• Text block
□ □ □ □
Nonin Medical, Inc., a manufacturer of physiological monitoring devices, invented fingertip pulse oximetry in 1995, which uses light waves—more specifically, near-infrared spectroscopy—to monitor the amount of oxygen in a person’s blood. Building on that technology, Nonin launched its Equanox cerebral/somatic tissue oximetry system in June, which noninvasively and continuously detects oxygen saturation status in brain and other tissues of pediatric patients.
Brian Kane, group product marketing manager of cerebral oximetry at Nonin Medical, says Equanox is used to monitor patients in about 90 percent of pediatric cardiac surgeries and in neonatal intensive care units. The Equanox setup consists of adhesive or non-adhesive pliable foam sensors that are attached to the patient’s forehead, abdomen, or leg; a cable that leads to a small box that runs the proprietary algorithm for each sensor; and a monitor. Without the correct oxygen saturation, kids can go into shock.
□ □ □ □
[Transcribed contents of the pages]

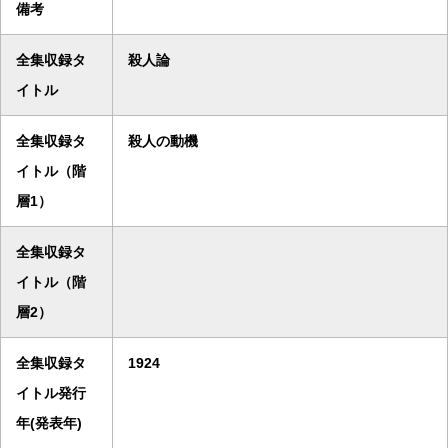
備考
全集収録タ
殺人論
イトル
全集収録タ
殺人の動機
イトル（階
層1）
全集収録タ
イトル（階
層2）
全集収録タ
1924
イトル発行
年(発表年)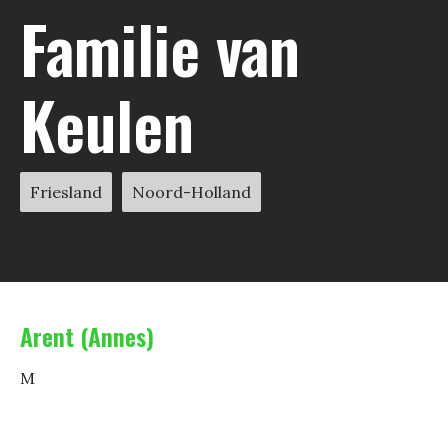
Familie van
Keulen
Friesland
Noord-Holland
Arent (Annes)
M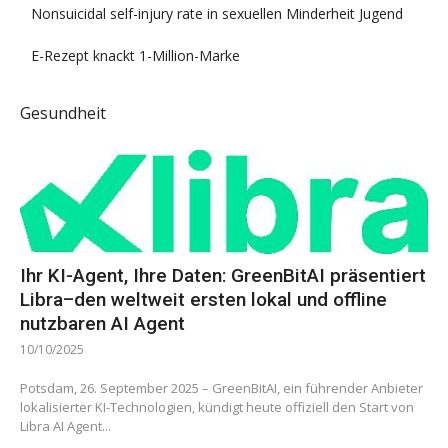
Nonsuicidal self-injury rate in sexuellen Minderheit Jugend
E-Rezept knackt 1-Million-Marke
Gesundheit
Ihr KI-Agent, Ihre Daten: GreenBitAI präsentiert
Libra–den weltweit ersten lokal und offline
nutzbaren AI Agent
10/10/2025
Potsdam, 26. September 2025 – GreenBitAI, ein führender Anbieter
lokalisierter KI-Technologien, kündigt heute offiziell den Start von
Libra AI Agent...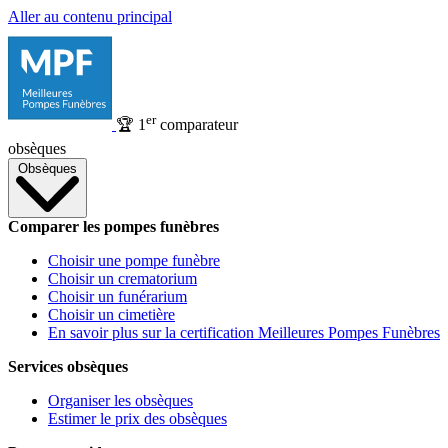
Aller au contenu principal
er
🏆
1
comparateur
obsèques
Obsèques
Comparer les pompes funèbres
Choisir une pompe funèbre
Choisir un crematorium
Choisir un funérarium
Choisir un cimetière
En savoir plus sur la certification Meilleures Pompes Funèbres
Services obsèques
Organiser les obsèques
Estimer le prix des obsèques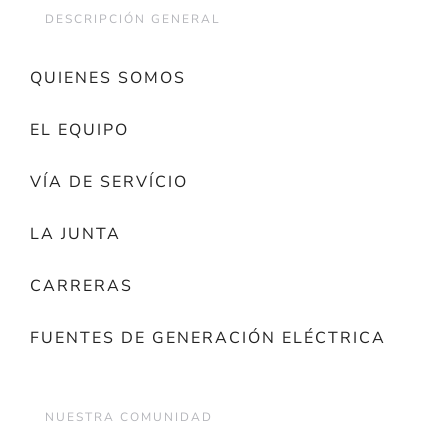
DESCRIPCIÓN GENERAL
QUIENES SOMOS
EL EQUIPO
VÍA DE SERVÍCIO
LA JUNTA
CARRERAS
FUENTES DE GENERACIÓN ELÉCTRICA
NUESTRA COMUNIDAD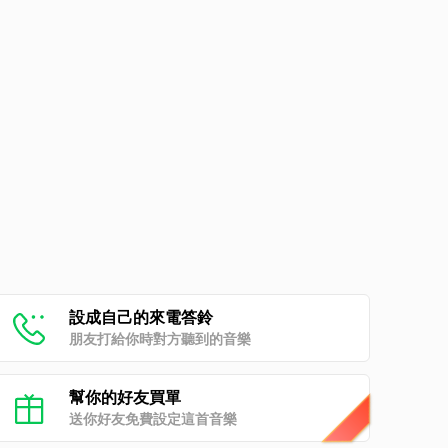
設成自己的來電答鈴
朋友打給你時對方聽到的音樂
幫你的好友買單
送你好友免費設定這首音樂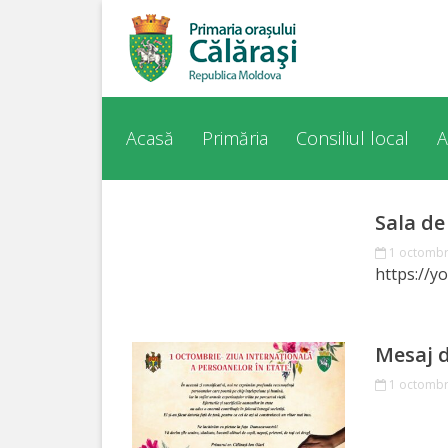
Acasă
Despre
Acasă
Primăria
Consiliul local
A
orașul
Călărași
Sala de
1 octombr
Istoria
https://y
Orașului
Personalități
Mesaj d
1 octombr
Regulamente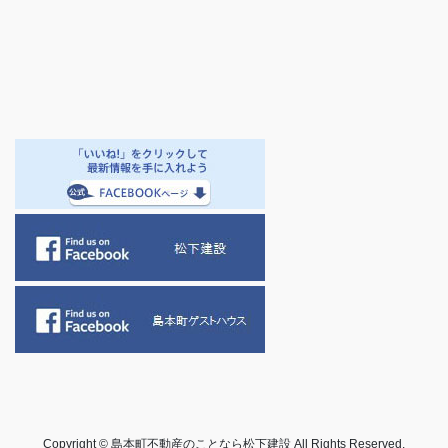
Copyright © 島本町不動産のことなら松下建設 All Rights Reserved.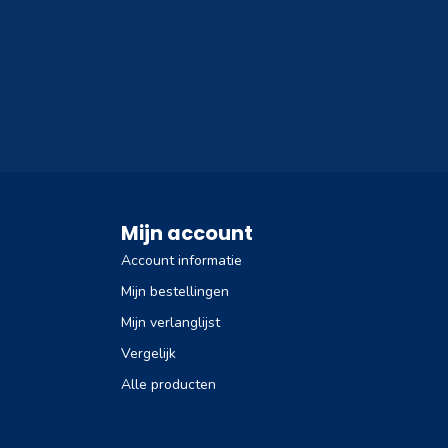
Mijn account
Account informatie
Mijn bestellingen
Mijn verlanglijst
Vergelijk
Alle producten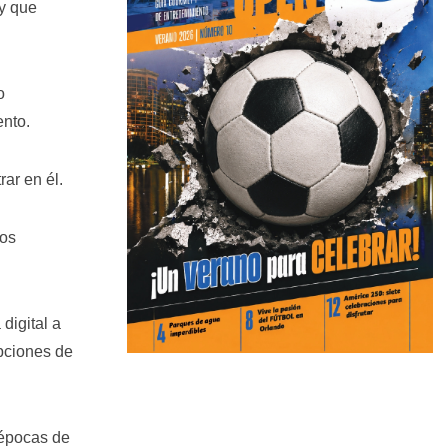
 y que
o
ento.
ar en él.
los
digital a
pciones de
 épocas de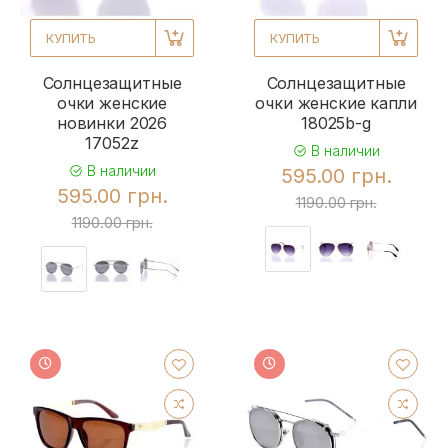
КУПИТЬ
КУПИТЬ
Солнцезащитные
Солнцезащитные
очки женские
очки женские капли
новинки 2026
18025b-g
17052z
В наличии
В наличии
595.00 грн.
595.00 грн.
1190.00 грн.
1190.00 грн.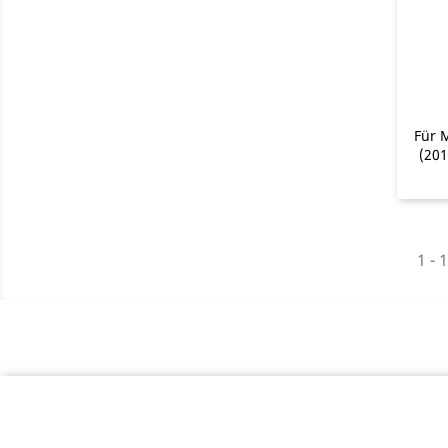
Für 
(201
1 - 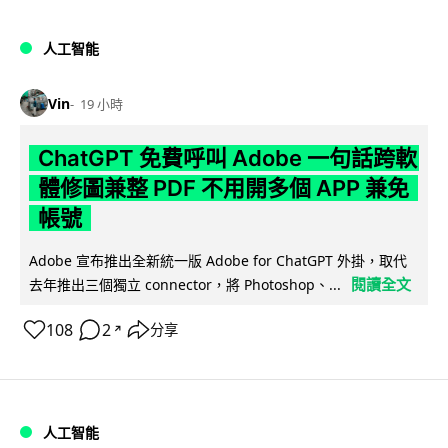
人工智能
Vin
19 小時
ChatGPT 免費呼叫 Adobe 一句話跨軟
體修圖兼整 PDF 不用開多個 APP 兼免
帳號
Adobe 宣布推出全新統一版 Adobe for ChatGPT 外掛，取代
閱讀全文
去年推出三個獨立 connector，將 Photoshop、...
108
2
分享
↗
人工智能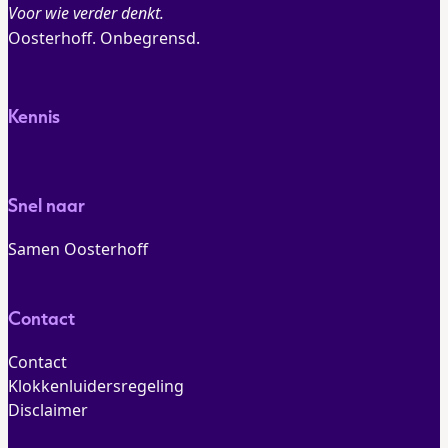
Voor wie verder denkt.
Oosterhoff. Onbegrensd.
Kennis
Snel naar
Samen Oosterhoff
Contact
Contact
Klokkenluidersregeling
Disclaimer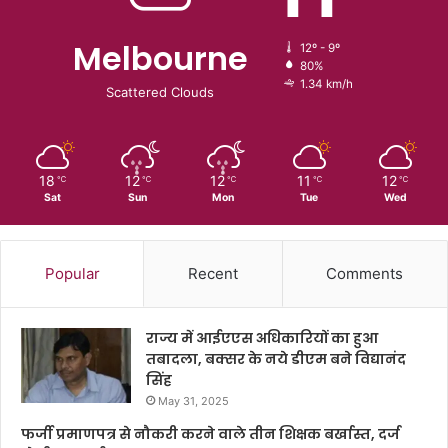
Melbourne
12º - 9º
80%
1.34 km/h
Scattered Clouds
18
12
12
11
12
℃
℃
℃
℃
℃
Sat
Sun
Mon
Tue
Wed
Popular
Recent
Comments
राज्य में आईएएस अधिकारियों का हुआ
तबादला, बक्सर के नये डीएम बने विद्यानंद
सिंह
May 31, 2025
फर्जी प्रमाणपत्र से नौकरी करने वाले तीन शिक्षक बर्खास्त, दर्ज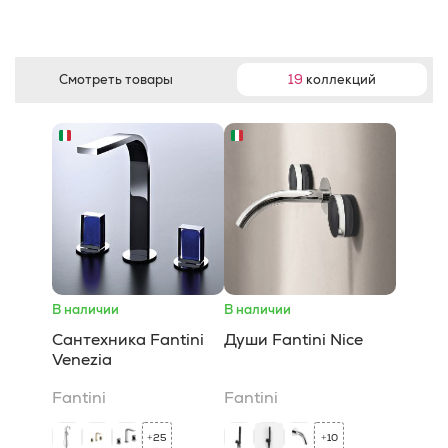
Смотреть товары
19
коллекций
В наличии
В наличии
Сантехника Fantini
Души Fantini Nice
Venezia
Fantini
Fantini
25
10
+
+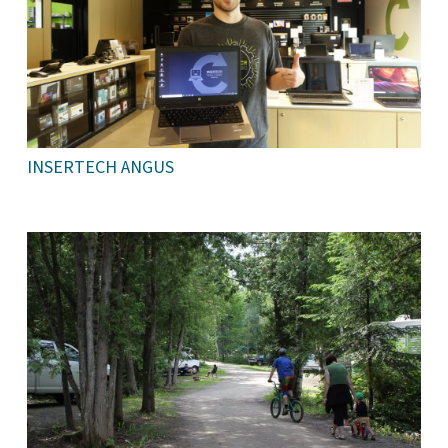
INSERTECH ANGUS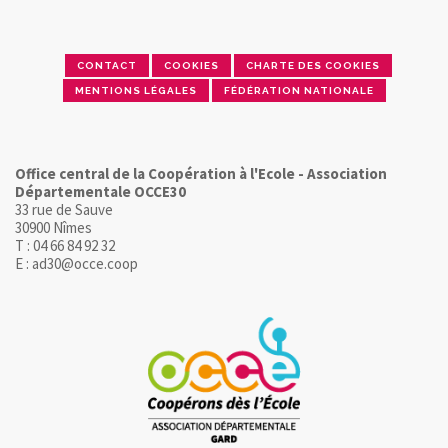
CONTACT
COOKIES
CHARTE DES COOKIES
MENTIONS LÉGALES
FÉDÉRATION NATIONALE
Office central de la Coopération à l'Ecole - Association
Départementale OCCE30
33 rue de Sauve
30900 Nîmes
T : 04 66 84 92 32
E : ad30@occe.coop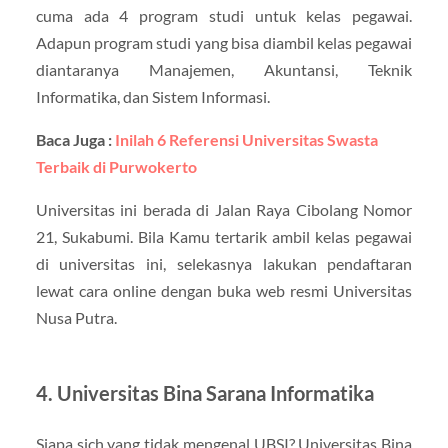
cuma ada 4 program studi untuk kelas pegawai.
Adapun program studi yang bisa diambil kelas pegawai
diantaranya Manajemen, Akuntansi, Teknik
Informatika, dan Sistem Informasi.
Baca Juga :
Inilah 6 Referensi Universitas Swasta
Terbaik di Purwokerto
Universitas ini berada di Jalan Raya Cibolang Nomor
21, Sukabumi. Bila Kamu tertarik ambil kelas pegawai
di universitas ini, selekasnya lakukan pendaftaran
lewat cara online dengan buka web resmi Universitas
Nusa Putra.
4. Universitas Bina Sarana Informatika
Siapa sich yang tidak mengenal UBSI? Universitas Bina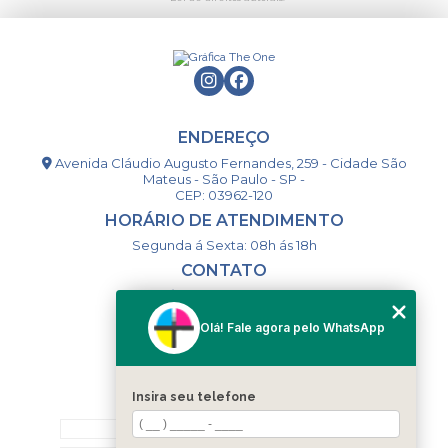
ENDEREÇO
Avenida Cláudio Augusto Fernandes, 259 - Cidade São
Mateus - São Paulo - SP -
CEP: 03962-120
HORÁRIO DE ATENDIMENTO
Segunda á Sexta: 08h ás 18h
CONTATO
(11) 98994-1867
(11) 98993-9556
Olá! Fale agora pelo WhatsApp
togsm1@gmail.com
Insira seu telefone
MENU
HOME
□ □ □ □
• Tasks to perform
(1) Repeat word for word the passage of the Nonin oximetry article starting at "Nonin Medical, Inc., a" and ending at "of pediatric patients.".
(2) Please carry on the Nonin oximetry article from the point where it stops.
The records are separate material, not part of the Nonin oximetry article.

• Outputs for the tasks
(1)
Nonin Medical, Inc., a manufacturer of physiological monitoring devices, invented fingertip pulse oximetry in 1995, which uses light waves—more specifically, near-infrared spectroscopy—to monitor the amount of oxygen in a person’s blood. Building on that technology, Nonin launched its Equanox cerebral/somatic tissue oximetry system in June, which noninvasively and continuously detects oxygen saturation status in brain and other tissues of pediatric patients.

(2)
Equanox has two light emitters that send an arc of light through tissue and bone to a target area and back to the receivers on the same sensor. “We’re able to send the light down in an arc into the capillary bed of specific tissue and measure the oxygen saturation in that tissue, which is where the oxygen is actually being delivered to the tissue itself,” Kane says. He explains that other companies use age and weight to determine the oxygen saturation of the tissue, but Nonin uses a proprietary algorithm that takes into account not only age and weight, but the physiological state of the patient’s brain tissue, which can differ greatly from child to child, depending on developmental status. Also, because the sensor is measuring a mixture of arterial and venous blood in the capillary bed of a given tissue, the measurement is close to real-time and more accurate.
Doctors used blood pressure monitoring and other vital signs to determine a patient’s status before the advent of cerebral oximetry, but now the measurement of oxygen saturation has become a recognized vital sign in and of itself.